The SEC today adopted an amendment to Exchange Act Rule 15c6-1(a) to shorten the standard settlement cycle for most broker-dealer securities transactions. Currently, the trade settlement cycle for transactions is three business days (T+3), but the change decreases the period to two business days (T+2) to enhance efficiency and reduce risk for market participants.
T+2 provisions. The amendments to Rule 15c6-1(a) would prohibit broker-dealers from entering into security purchase or sale contracts that provide for payment and delivery later than T+2, unless otherwise expressly agreed to by the parties. In general, an investor buying a security must make payment to brokerage firm no later than two business days after trade execution and an investor selling a security must deliver the security no later than two business days after the sale. The amended rule would apply the T+2 settlement cycle to the same securities transactions currently covered by the T+3 cycle, including stocks, bonds, municipal securities, ETFs and certain mutual funds, and limited partnerships trading on exchanges.
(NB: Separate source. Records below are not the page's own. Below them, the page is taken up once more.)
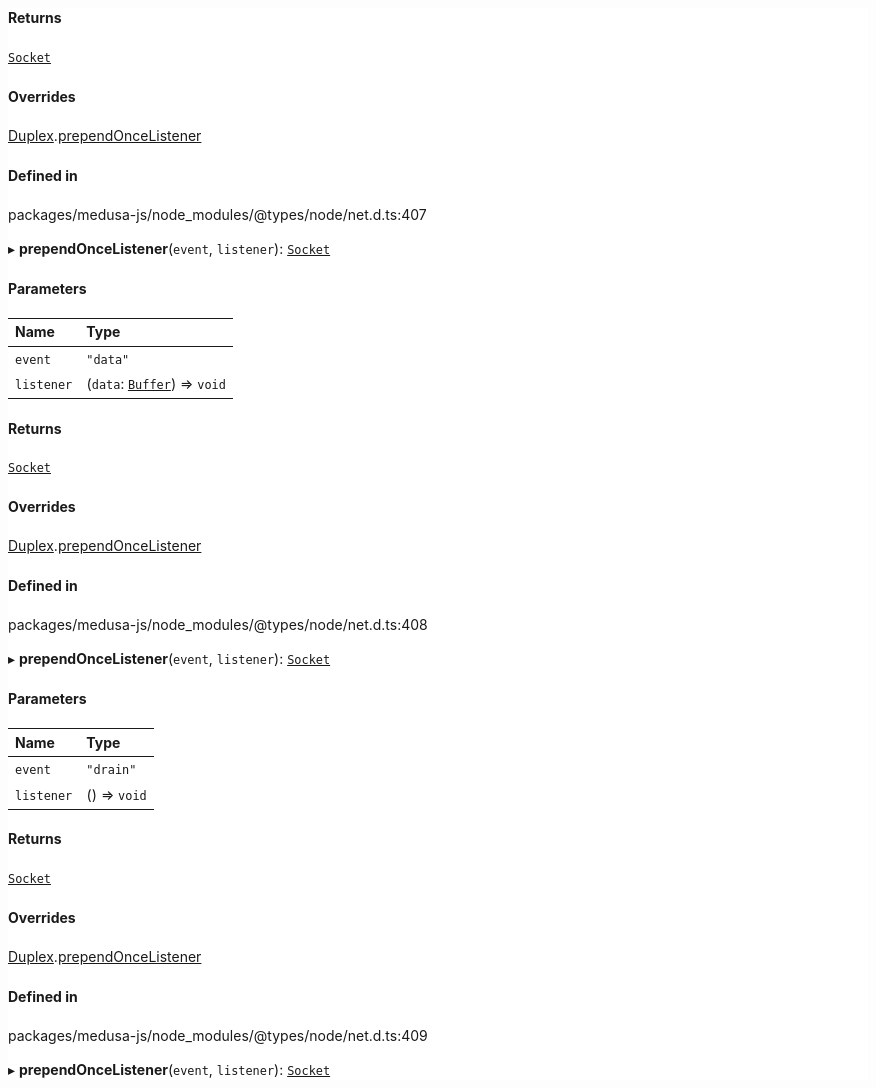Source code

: #### Returns

[`Socket`](internal-8.Socket.md)

#### Overrides

[Duplex](internal-8.Duplex.md).[prependOnceListener](internal-8.Duplex.md#prependoncelistener)

#### Defined in

packages/medusa-js/node_modules/@types/node/net.d.ts:407

▸ **prependOnceListener**(`event`, `listener`): [`Socket`](internal-8.Socket.md)

#### Parameters

| Name | Type |
| :------ | :------ |
| `event` | ``"data"`` |
| `listener` | (`data`: [`Buffer`](../modules/internal-8.md#buffer)) => `void` |

#### Returns

[`Socket`](internal-8.Socket.md)

#### Overrides

[Duplex](internal-8.Duplex.md).[prependOnceListener](internal-8.Duplex.md#prependoncelistener)

#### Defined in

packages/medusa-js/node_modules/@types/node/net.d.ts:408

▸ **prependOnceListener**(`event`, `listener`): [`Socket`](internal-8.Socket.md)

#### Parameters

| Name | Type |
| :------ | :------ |
| `event` | ``"drain"`` |
| `listener` | () => `void` |

#### Returns

[`Socket`](internal-8.Socket.md)

#### Overrides

[Duplex](internal-8.Duplex.md).[prependOnceListener](internal-8.Duplex.md#prependoncelistener)

#### Defined in

packages/medusa-js/node_modules/@types/node/net.d.ts:409

▸ **prependOnceListener**(`event`, `listener`): [`Socket`](internal-8.Socket.md)
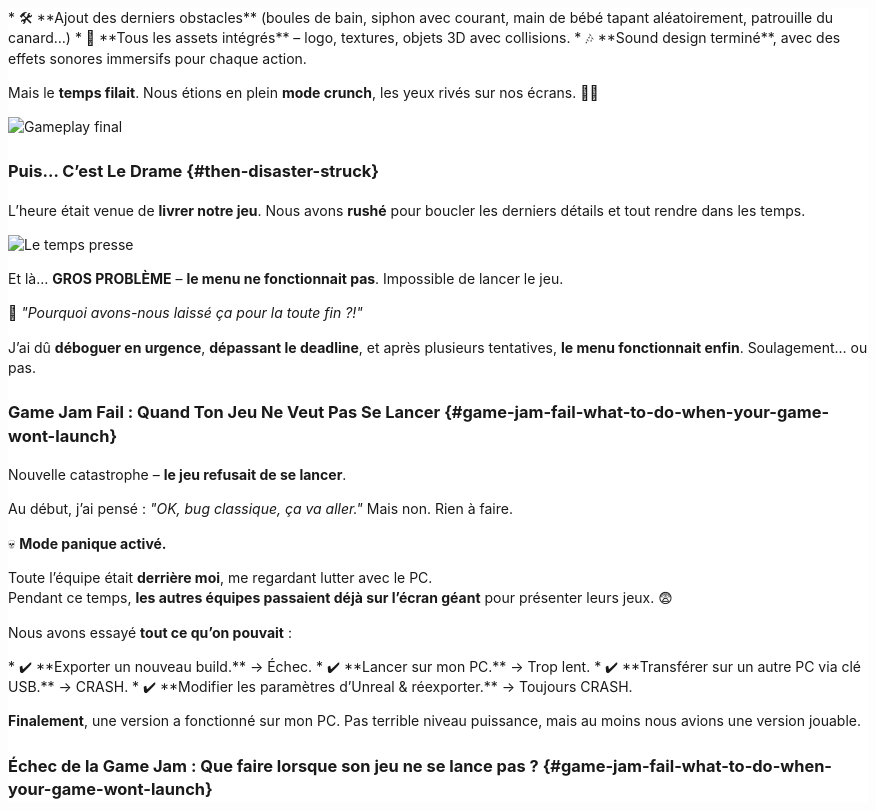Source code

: <div class="bullet-none" markdown="1"> 
* 🛠 **Ajout des derniers obstacles** (boules de bain, siphon avec courant, main de bébé tapant aléatoirement, patrouille du canard…)  
* 🎨 **Tous les assets intégrés** – logo, textures, objets 3D avec collisions.  
* 🎶 **Sound design terminé**, avec des effets sonores immersifs pour chaque action.  
</div>

<audio controls class="center mh-2">
  <source src="/sound/blog/Furotako_DuckSound.mp3" type="audio/mpeg">
  Votre navigateur ne prend pas en charge l’élément audio.
</audio>

Mais le **temps filait**. Nous étions en plein **mode crunch**, les yeux rivés sur nos écrans. 😵‍💫

<img src="/img/blog/Furotako_LevelStart.gif" alt="Gameplay final" class="medium"/>

### **Puis… C’est Le Drame** {#then-disaster-struck}

L’heure était venue de **livrer notre jeu**. Nous avons **rushé** pour boucler les derniers détails et tout rendre dans les temps.

<img src="/img/blog/Furotako_Outatime.gif" alt="Le temps presse" class="small"/>

Et là… **GROS PROBLÈME** – **le menu ne fonctionnait pas**. Impossible de lancer le jeu.

🫢 *"Pourquoi avons-nous laissé ça pour la toute fin ?!"*

J’ai dû **déboguer en urgence**, **dépassant le deadline**, et après plusieurs tentatives, **le menu fonctionnait enfin**. Soulagement… ou pas.

### **Game Jam Fail : Quand Ton Jeu Ne Veut Pas Se Lancer** {#game-jam-fail-what-to-do-when-your-game-wont-launch}

Nouvelle catastrophe – **le jeu refusait de se lancer**.

Au début, j’ai pensé : *"OK, bug classique, ça va aller."* Mais non. Rien à faire.

💀 **Mode panique activé.**  

Toute l’équipe était **derrière moi**, me regardant lutter avec le PC.  
Pendant ce temps, **les autres équipes passaient déjà sur l’écran géant** pour présenter leurs jeux. 😨

Nous avons essayé **tout ce qu’on pouvait** :

<div class="bullet-none" markdown="1">
* ✔️ **Exporter un nouveau build.** → Échec.  
* ✔️ **Lancer sur mon PC.** → Trop lent.  
* ✔️ **Transférer sur un autre PC via clé USB.** → CRASH.  
* ✔️ **Modifier les paramètres d’Unreal & réexporter.** → Toujours CRASH.  
</div>

**Finalement**, une version a fonctionné sur mon PC. Pas terrible niveau puissance, mais au moins nous avions une version jouable.

### Échec de la Game Jam : Que faire lorsque son jeu ne se lance pas ? {#game-jam-fail-what-to-do-when-your-game-wont-launch}
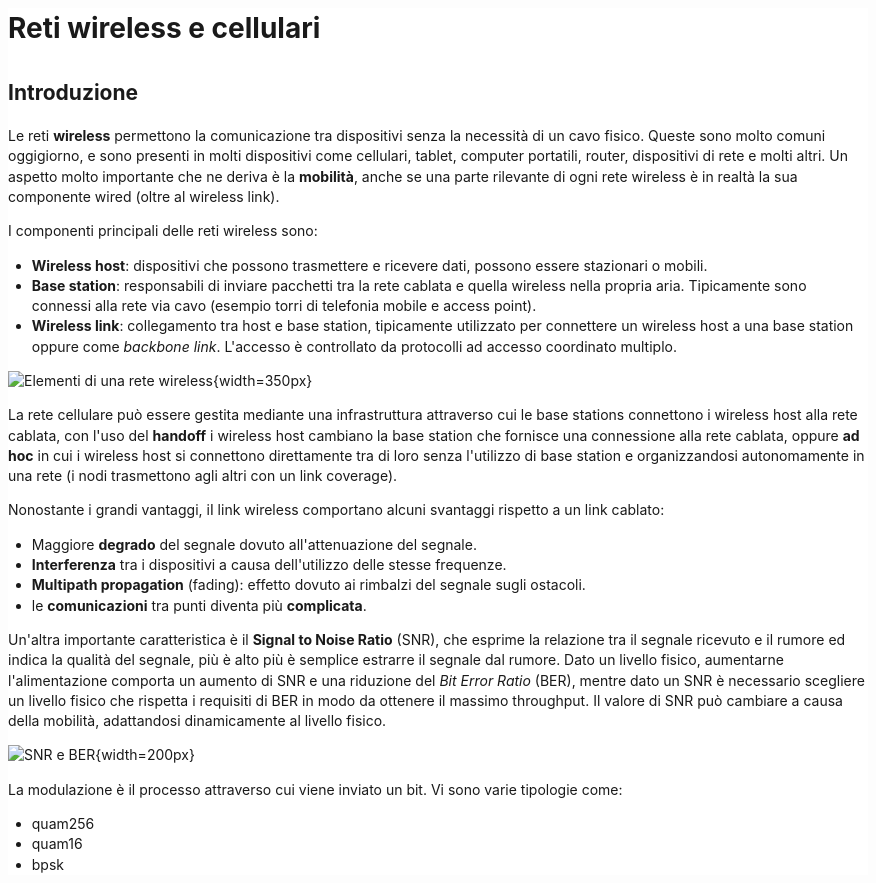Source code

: # Reti wireless e cellulari


## Introduzione

Le reti **wireless** permettono la comunicazione tra dispositivi senza la necessità di un cavo fisico. Queste sono molto comuni oggigiorno, e sono presenti in molti dispositivi come cellulari, tablet, computer portatili, router, dispositivi di rete e molti altri. Un aspetto molto importante che ne deriva è la **mobilità**, anche se una parte rilevante di ogni rete wireless è in realtà la sua componente wired (oltre al wireless link).

I componenti principali delle reti wireless sono:

- **Wireless host**: dispositivi che possono trasmettere e ricevere dati, possono essere stazionari o mobili.
- **Base station**: responsabili di inviare pacchetti tra la rete cablata e quella wireless nella propria aria. Tipicamente sono connessi alla rete via cavo (esempio torri di telefonia mobile e access point).
- **Wireless link**: collegamento tra host e base station, tipicamente utilizzato per connettere un wireless host a una base station oppure come _backbone link_. L'accesso è controllato da protocolli ad accesso coordinato multiplo.

![Elementi di una rete wireless](../images/03_elementi_rete_wireless.png){width=350px}

La rete cellulare può essere gestita mediante una infrastruttura attraverso cui le base stations connettono i wireless host alla rete cablata, con l'uso del **handoff** i wireless host cambiano la base station che fornisce una connessione alla rete cablata, oppure **ad hoc** in cui i wireless host si connettono direttamente tra di loro senza l'utilizzo di base station e organizzandosi autonomamente in una rete (i nodi trasmettono agli altri con un link coverage).

Nonostante i grandi vantaggi, iI link wireless comportano alcuni svantaggi rispetto a un link cablato:

- Maggiore **degrado** del segnale dovuto all'attenuazione del segnale.
- **Interferenza** tra i dispositivi a causa dell'utilizzo delle stesse frequenze.
- **Multipath propagation** (fading): effetto dovuto ai rimbalzi del segnale sugli ostacoli.
- le **comunicazioni** tra punti diventa più **complicata**.

Un'altra importante caratteristica è il **Signal to Noise Ratio** (SNR), che esprime la relazione tra il segnale ricevuto e il rumore ed indica la qualità del segnale, più è alto più è semplice estrarre il segnale dal rumore. Dato un livello fisico, aumentarne l'alimentazione comporta un aumento di SNR e una riduzione del _Bit Error Ratio_ (BER), mentre dato un SNR è necessario scegliere un livello fisico che rispetta i requisiti di BER in modo da ottenere il massimo throughput. Il valore di SNR può cambiare a causa della mobilità, adattandosi dinamicamente al livello fisico.

![SNR e BER](../images/03_snr_graph.png){width=200px}

La modulazione è il processo attraverso cui viene inviato un bit. Vi sono varie tipologie come:

- quam256
- quam16
- bpsk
The requirement would not apply to exempted securities.
The effective date of the amendment will be 60 days after publication of the final rule in the Federal Register, and the compliance date for broker-dealers is set for September 5, 2017. To assist in preparation for the implementation of a T+2 settlement cycle, the Commission has established an email address (T2settlement@sec.gov) for the submission of inquiries to SEC staff.
Commissioner, industry comments. Noting that "rarely is an issue as commonsensical or broadly supported as this one," Acting Chairman Michael Piwowar applauded the adoption of the long-overdue change. The financial markets have changed significantly in the last two decades and T+2 will reduce risk exposures and liquidity pressures and improve the efficiency of the U.S. clearance and settlement system, he said.
Commissioner Kara Stein concurred, noting that trading is now nearly instantaneous and that the amended rule is a means by which to catch up with technological developments while decreasing risk and facilitating efficiency. However, she said, "more can and should be done," even to potentially enable T+1 and end-of-the-day settlement cycles. As such, she explained, the staff will study the effects of the T+2 settlement cycle and consider further improvements. The study is due to the Commission within three years of compliance with the amended rule.
The Depository Trust & Clearing Corporation, the Investment Company Institute, and the Securities Industry and Financial Markets Association, on behalf of the T+2 Industry Steering Committee, commended the SEC for its efforts to provide increased regulatory certainty.